● Your objective:
Reproduce, without changes, the part of the text on topical corticosteroid chemistry that runs from "(note: not a" to "GC activity (4x)".

● Passage for review:
+++

DERM 03: Chemistry of Topical Corticosteroids

Question 1

What contributes to a topical corticosteroid’s potency? (3)

Answer 1

• formulation and dose
• lipophilicity, solubility, and dissolution for drug penetration into skin (logP/TPSA ratio) – log P (hydrophobicity) correlates with potency, TPSA (number of heteroatoms) inversely correlates with potency
• optimal binding interactions between drug and glucocorticoid receptor (GR) – H-bonding (ie. 3-position on A ring), hydrophobic contacts (aka GR affinity – hydrophobic pocket, flattened 𝛼-ring)

Question 2

What structural features increase adrenocorticoid (both GC and MC) activity?

Answer 2

• 9𝛼-F
• 9𝛼-Cl
• 17 𝛼-OH
• 21-OH, -SCH2F, -Cl

Question 3

What structural features increase anti-inflammatory activity?

Answer 3

• 1-dehydro (prevalent)
• 6𝛼-F, 6𝛼-CH3
• 11𝛽-OH (prevalent)
• 16𝛼-, 17𝛼-esters (hydrophobic), acetonide

Question 4

What structural features decrease mineralocorticoid activity?

Answer 4

• 6𝛼-CH3
• 16𝛼-, 16𝛽-CH3
• 16𝛼-OH
• 16𝛼-, 17𝛼-esteres (hydrophobic), acetonide

Question 5

Low Potency Drugs

GR Interactions

Answer 5

GR:Hydrocortisone Complex

• 17⍺-OH pointing towards unoccupied hydrophobic pocket
• glutamine residue is flexible and capable of forming H-bond with 17⍺-OH in corticosteroids

Question 6

Low Potency Drugs (2)

Answer 6

• hydrocortisone
• desonide

Question 7

Low Potency Drugs

What are the structural features of hydrocortisone?

Answer 7

• Δ^4 3-keto
• 6𝛼-hydro
• 9𝛼-hydro
• 11𝛽-hydroxy
• 16𝛼-hydro
• 17𝛼-hydroxy
• C-21 hydroxy

Question 8

Low Potency Drugs

What is a key feature of hydrocortisone acetate?

Answer 8

• acetate increases drug lipophilicity
• esterase removes acetate such that drug can bind GR

Question 9

Low Potency Drugs

What is a key structural feature of hydrocortisone valerate?

Answer 9

achieves medium potency due to increased lipophilicity and hydrophobic interactions in GR hydrophobic pocket through valerate ester

(note: not a prodrug)

Question 10

Low Potency Drugs

What are the key structural features of desonide? (2)

Answer 10

• Δ^1 double bond flattens A ring for improved GC activity (4x)
• 16𝛼-, 17𝛼-acetonide increases GC activity and decreases MC activity (in hydrophobic pocket)

Question 11

Low and Medium/High Potency Drugs (1)

+++

● Records:

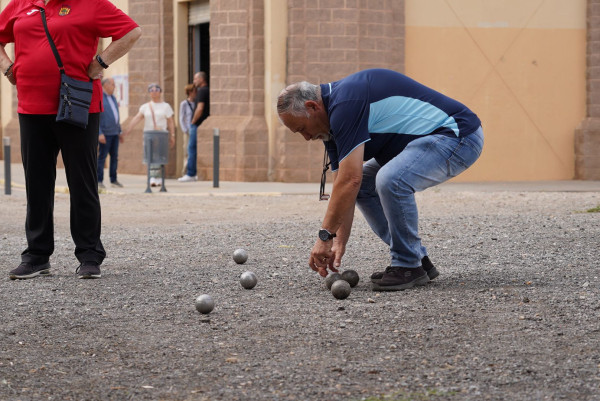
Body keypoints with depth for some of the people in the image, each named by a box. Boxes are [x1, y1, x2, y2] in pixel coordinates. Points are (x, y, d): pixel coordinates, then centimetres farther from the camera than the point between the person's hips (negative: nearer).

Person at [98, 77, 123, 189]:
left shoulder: (113, 98, 16)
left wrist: (119, 132, 19)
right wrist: (99, 133, -22)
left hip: (114, 133, 8)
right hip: (105, 133, -8)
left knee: (115, 157, 7)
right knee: (102, 156, -7)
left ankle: (114, 180, 13)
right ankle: (99, 181, -4)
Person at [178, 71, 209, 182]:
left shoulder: (202, 91, -13)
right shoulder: (208, 91, 15)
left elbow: (200, 109, -22)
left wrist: (193, 122, -11)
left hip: (198, 124, -9)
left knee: (192, 148, -6)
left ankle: (190, 174, -7)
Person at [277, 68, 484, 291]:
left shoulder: (345, 104, -22)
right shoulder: (332, 122, 9)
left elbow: (350, 181, -25)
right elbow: (345, 184, 11)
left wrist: (325, 236, -17)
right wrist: (339, 242, 3)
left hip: (458, 133, -11)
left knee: (391, 180, -30)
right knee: (364, 185, 12)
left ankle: (410, 266, -11)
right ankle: (416, 258, 15)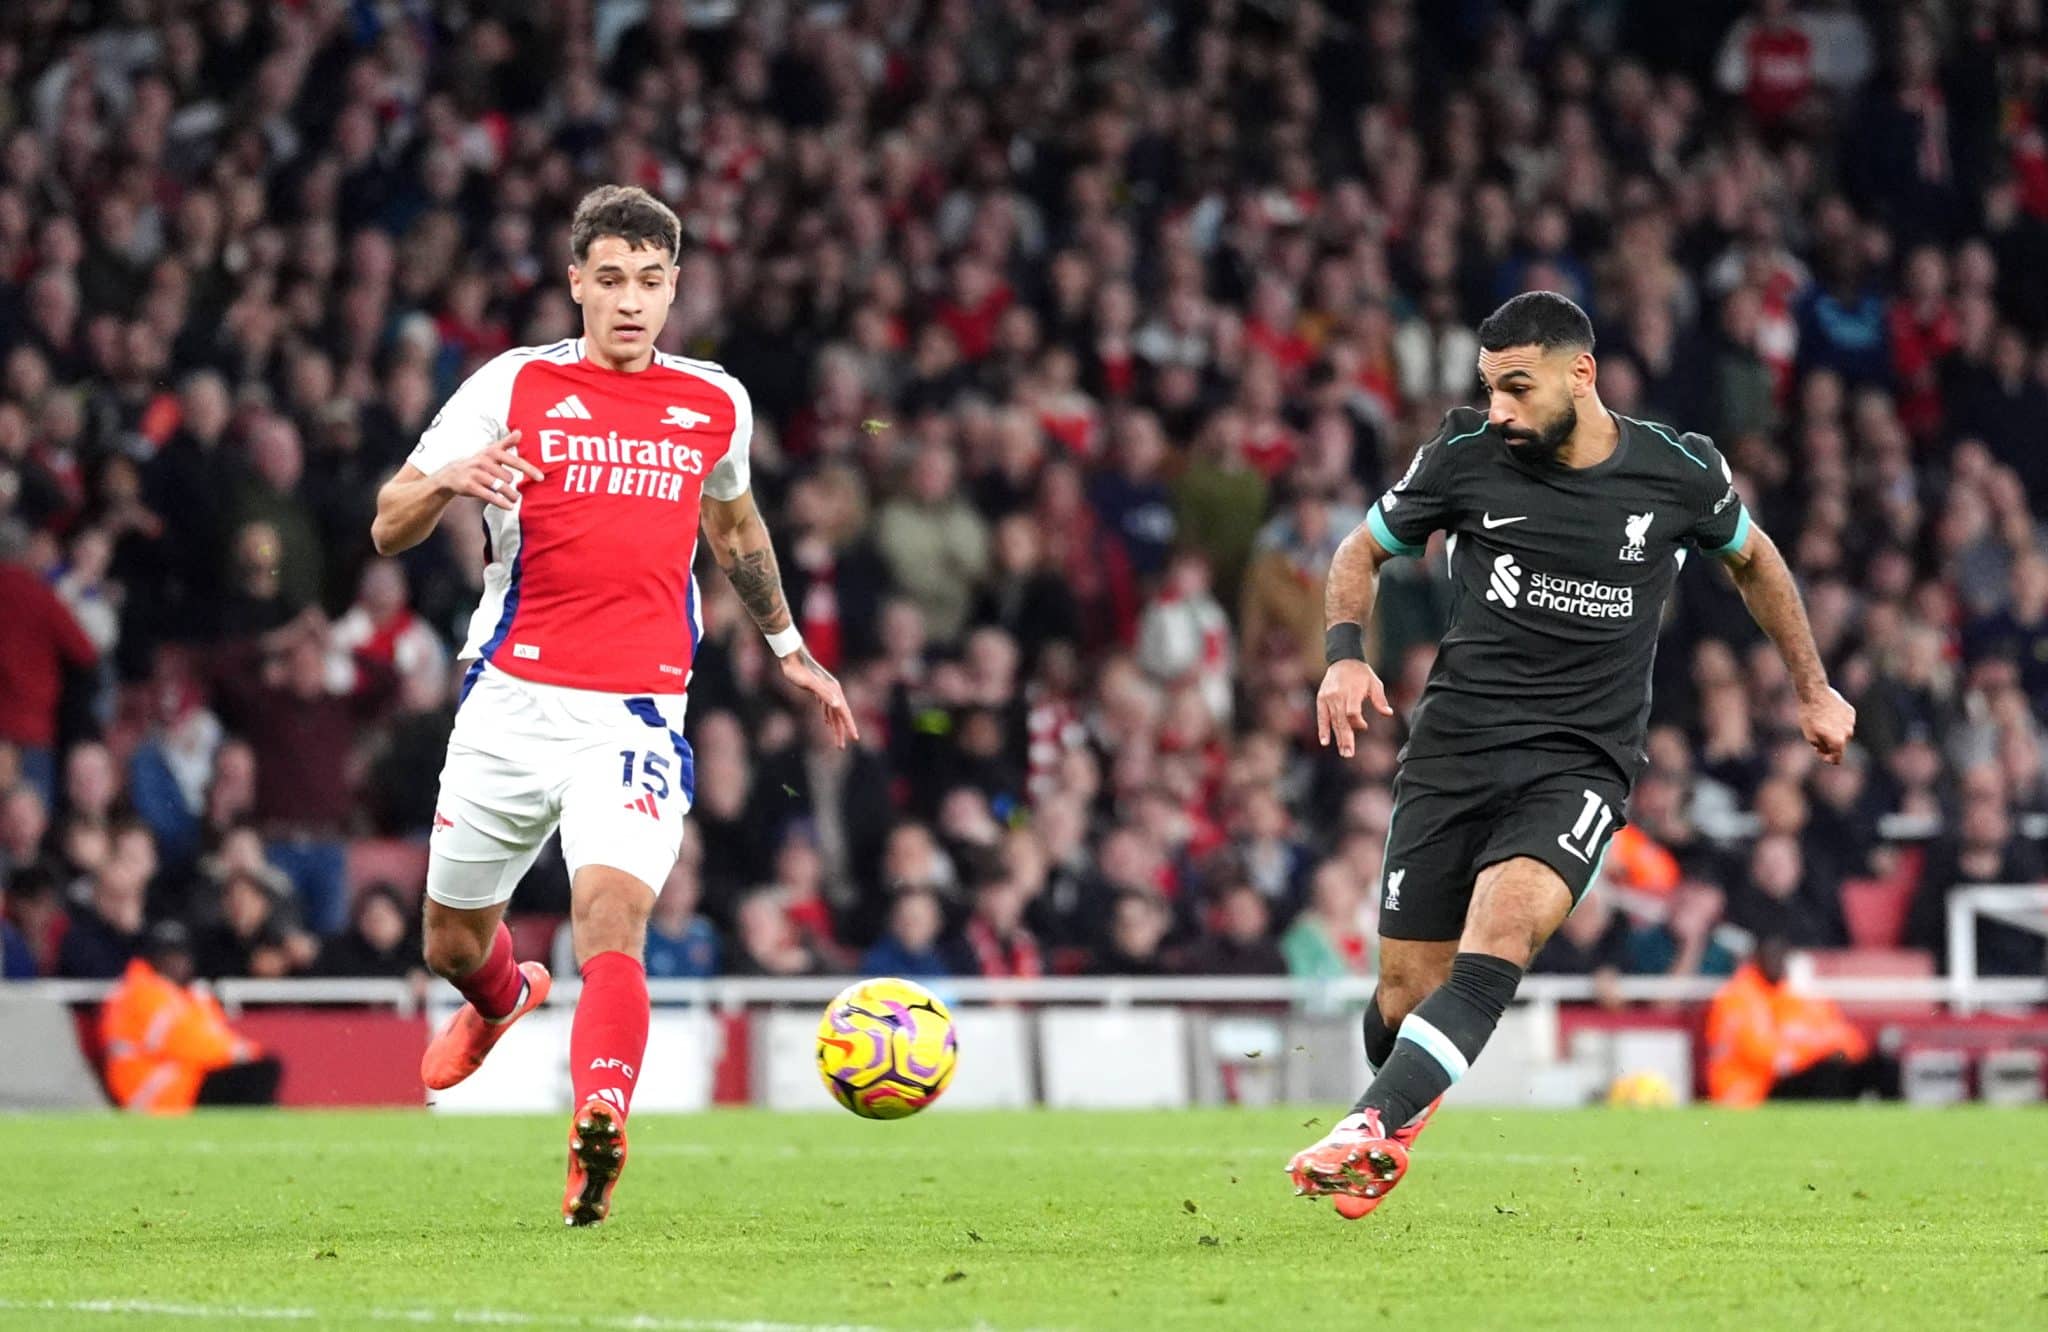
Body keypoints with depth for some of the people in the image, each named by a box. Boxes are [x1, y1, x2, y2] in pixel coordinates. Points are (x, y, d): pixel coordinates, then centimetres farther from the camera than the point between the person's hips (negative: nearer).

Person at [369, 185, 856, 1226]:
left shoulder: (716, 406, 10)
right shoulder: (513, 387, 0)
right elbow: (388, 529, -1)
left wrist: (788, 646, 36)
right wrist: (449, 480, -23)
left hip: (637, 715, 0)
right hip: (512, 702, 0)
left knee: (612, 907, -25)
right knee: (453, 941, 14)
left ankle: (599, 1124, -40)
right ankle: (503, 997, 51)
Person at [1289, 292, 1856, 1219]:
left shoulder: (1679, 473, -1)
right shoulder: (1465, 455, 0)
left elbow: (1751, 558, 21)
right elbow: (1363, 552, 15)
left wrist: (1812, 689, 24)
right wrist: (1345, 653, -4)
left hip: (1581, 762, -2)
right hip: (1452, 748, 2)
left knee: (1500, 929, -30)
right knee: (1406, 992, -1)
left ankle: (1373, 1127, -43)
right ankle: (1398, 1112, 32)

+++

● Exercise result:
(note: not a prodrug)

Question 10

Low Potency Drugs

What are the key structural features of desonide? (2)

Answer 10

• Δ^1 double bond flattens A ring for improved GC activity (4x)